Henry is restless; as if trying to prolong the summer, he tows Jane from house to house. He tries to make sure either he or Rafe is by the king’s side. He says to Chapuys, ‘These talks with the Scots – they will never happen. Henry will not go further north than York. He apprehends bad food and bandits and no proper baths. And the King of Scots will not come south, for the same reasons.’

They are at Whitehall. Chapuys joins him in a window embrasure. The ambassador’s entourage backs off, but he feels them watching. ‘Is Tyndale truly burned?’

‘Henry has not spoken to you? He knows your attachment to that heretic.’

‘I couldn’t abide the man,’ he says. ‘Nobody could.’

But then, we didn’t require Tyndale for a supper guest, or a companion in a game of bowls. We required him for the health of our souls. Tyndale knew God’s word and carried a light to guide us through the marsh of interpretation, so we would not be lost – as Tyndale himself put it – like a traveller tricked by Robin Goodfellow, and left stripped and shoeless in the wastes.

Ambassador Chapuys, you notice, has not exactly said he is dead; he has only let him fall, as it were naturally, into the past tense.

He visits the convent at Shaftesbury as a private gentleman, as if attending on Sir Richard Riche, the Chancellor of Augmentations: with Christophe, as a boy attending him. Begging the favour of an interview with Dame Elizabeth Zouche, he expects to be kept waiting, and he is.

‘Laughable,’ Riche says, gloomily. ‘You the second man in the church. And me, who I am.’

‘King Alfred founded this abbey,’ he tells Christophe. ‘They are rich because they have the bones of Edward the Martyr.’

‘What tricks do they do?’ Christophe asks.

‘The usual miracles,’ Riche says. ‘Perhaps we shall witness one.’

Christophe sees to the horses and trundles out to the kitchen, seeking some young sister to feed him bread and honey. He and Riche are kept in an anteroom.
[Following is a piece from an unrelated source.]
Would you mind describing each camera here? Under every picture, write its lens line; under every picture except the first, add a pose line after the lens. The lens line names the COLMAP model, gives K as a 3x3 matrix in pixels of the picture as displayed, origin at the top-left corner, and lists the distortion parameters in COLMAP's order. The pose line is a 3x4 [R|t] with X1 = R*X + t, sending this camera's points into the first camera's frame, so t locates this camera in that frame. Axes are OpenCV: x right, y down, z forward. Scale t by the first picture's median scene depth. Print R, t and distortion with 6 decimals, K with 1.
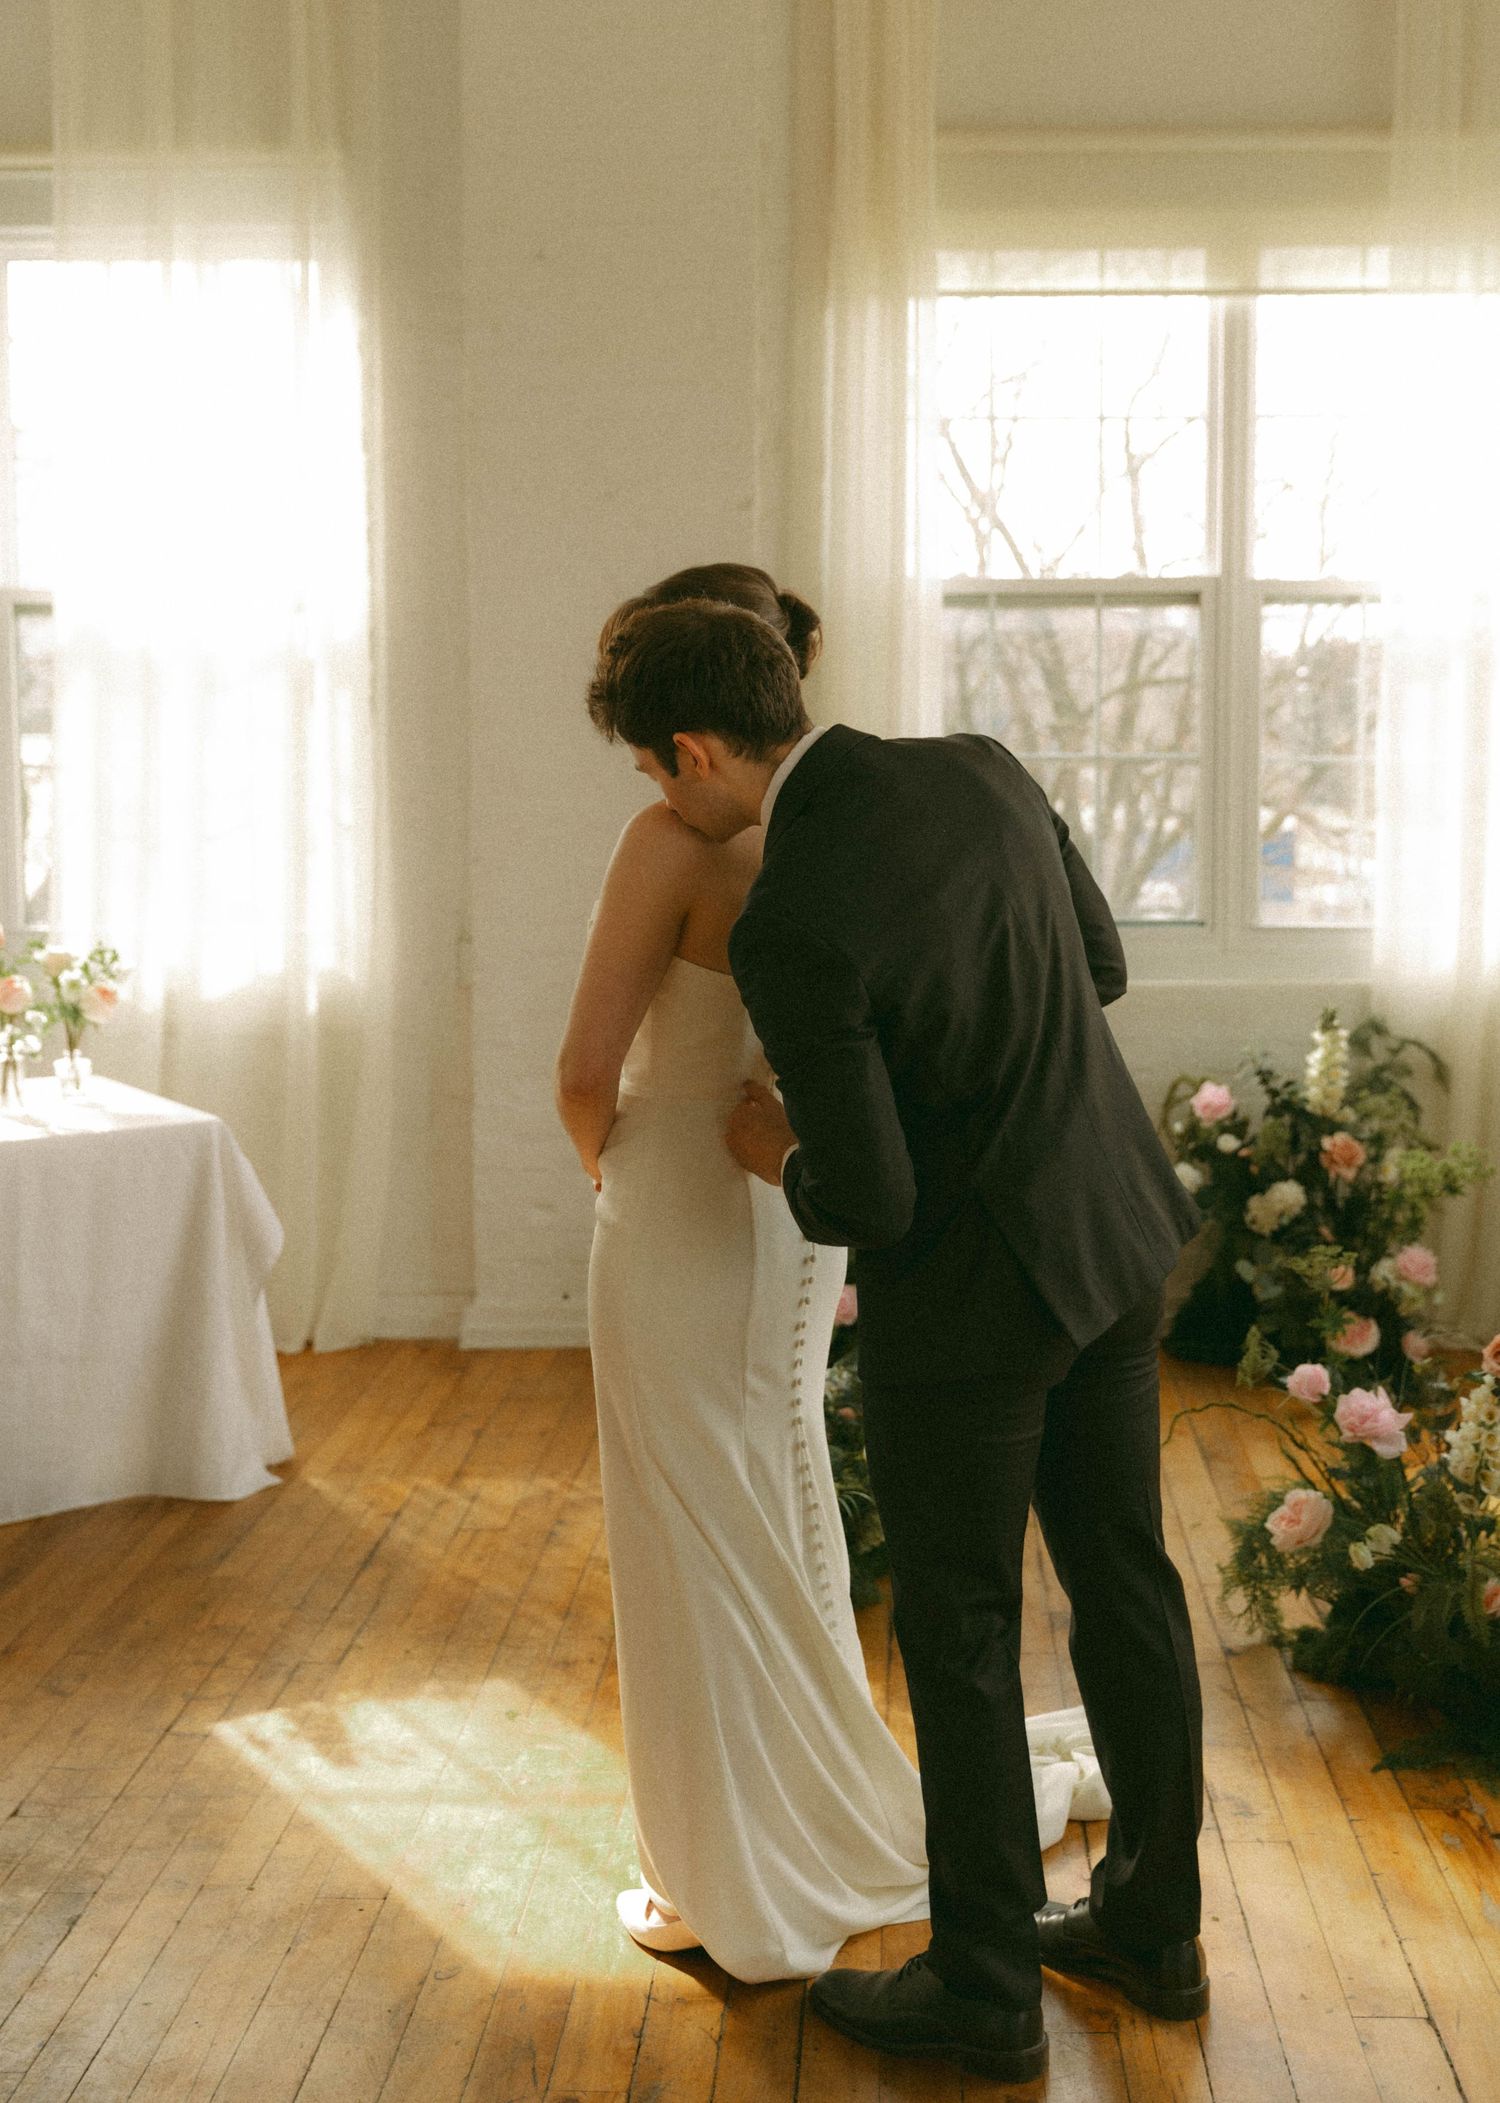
lens RADIAL K [[2501.8, 0, 833.4], [0, 2501.8, 933.5], [0, 0, 1]] dist [0.030300, 0.000000]
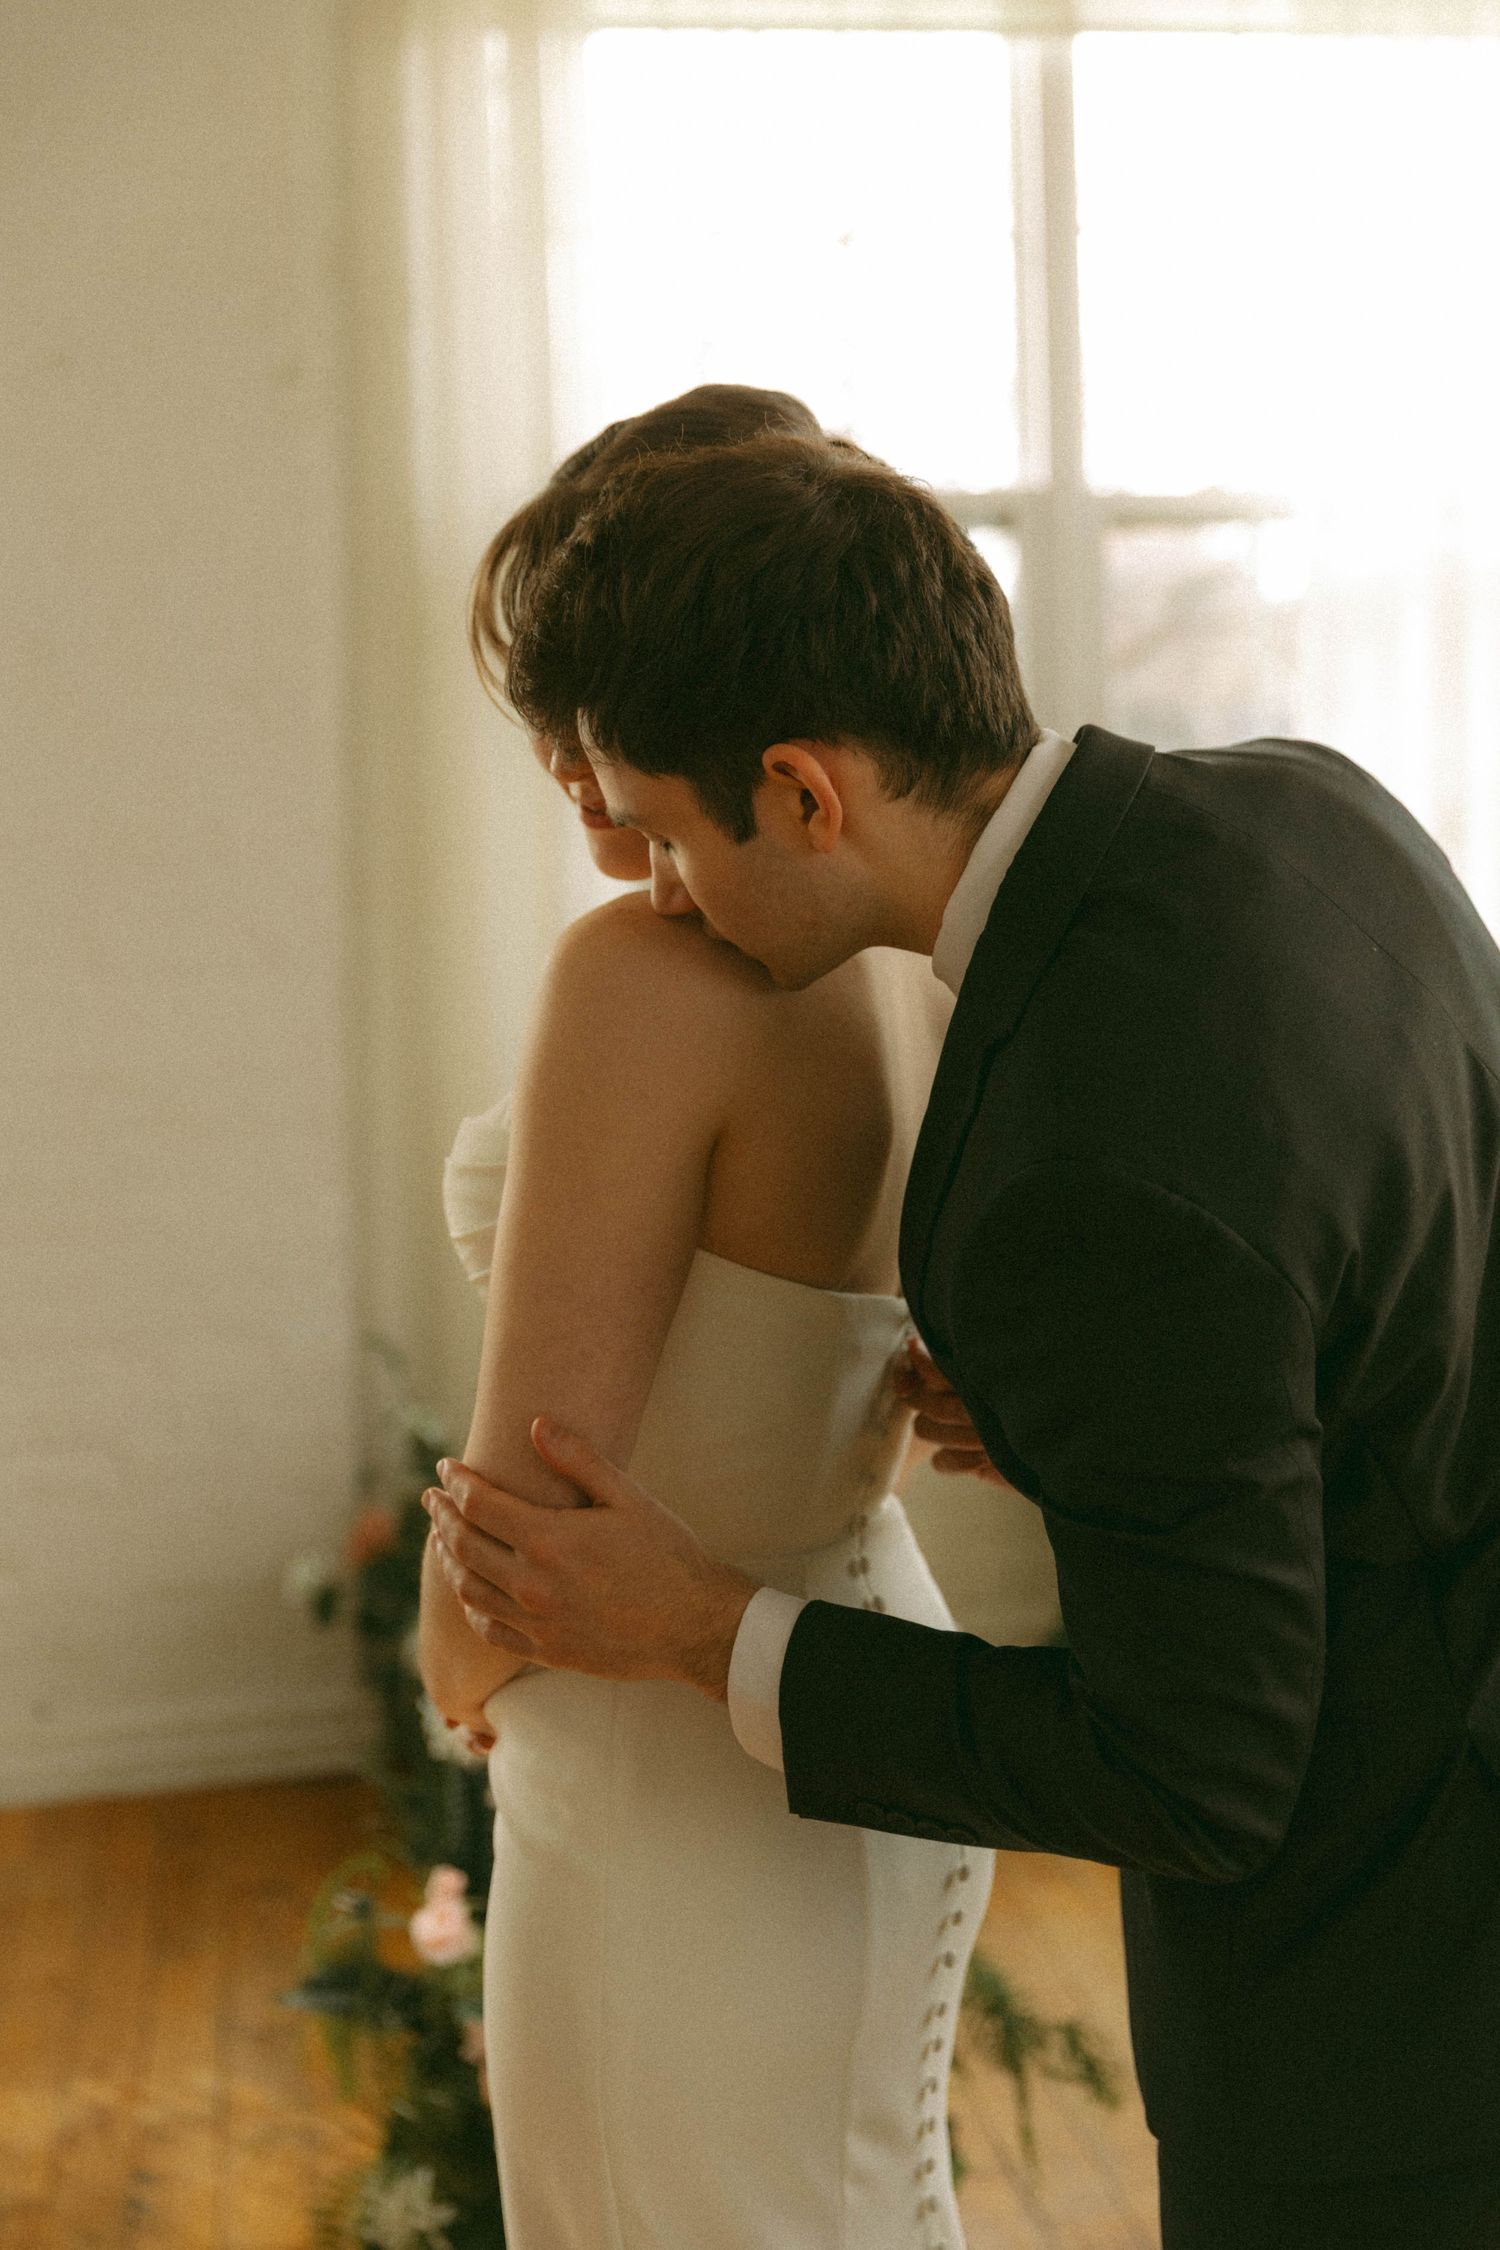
lens RADIAL K [[3355.6, 0, 743.4], [0, 3355.6, 1120.4], [0, 0, 1]] dist [0.001116, 0.000000]
pose [[0.984860, -0.025149, 0.171516, -0.160411], [0.019301, 0.999177, 0.035676, -0.034939], [-0.172272, -0.031825, 0.984535, 0.416114]]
Their entertainment is a painted cloth of St Catherine, suffering on her wheel. They listen to the sounds of the busy house and the town outside, till increased agitation in the air tells them their ruse is detected: scampering feet, a slamming door, a call of ‘Dame Elizabeth? Madam?’ Shaftesbury is a town of twelve churches, too many for the inhabitants. When they ring their bells, the streets quake.

‘So,’ says the abbess, ‘you have come yourself, Lord Cromwell.’

‘You know my face, madam.’

‘One of the gentlemen of the district has a portrait of you. He keeps it on display.’

‘I hope he does. It would be no good in his cellar. You visit many gentlemen?’

Her eyes flick up at him. ‘On the business of the house.’

‘What else? Did the painter do me justice?’

She surveys him. ‘He did you charity.’

‘What you have seen is a copy of a copy. Each version is worse. My son thinks I look like a murderer.’

The abbess is enjoying herself. ‘We lead such a quiet and blessed life here, I am not sure I have seen one for comparison.’ She stands up. ‘But you will want to get on. You have come to see Sister Dorothea.’

As he follows her she says, ‘Why is Richard Riche here? We are as wealthy, praise God, as any house of religion in the realm. I understood Sir Richard’s business is with houses of lesser value.’

‘We like to keep our figures current.’

‘I have been abbess for thirty years. Any question about our worth, ask me.’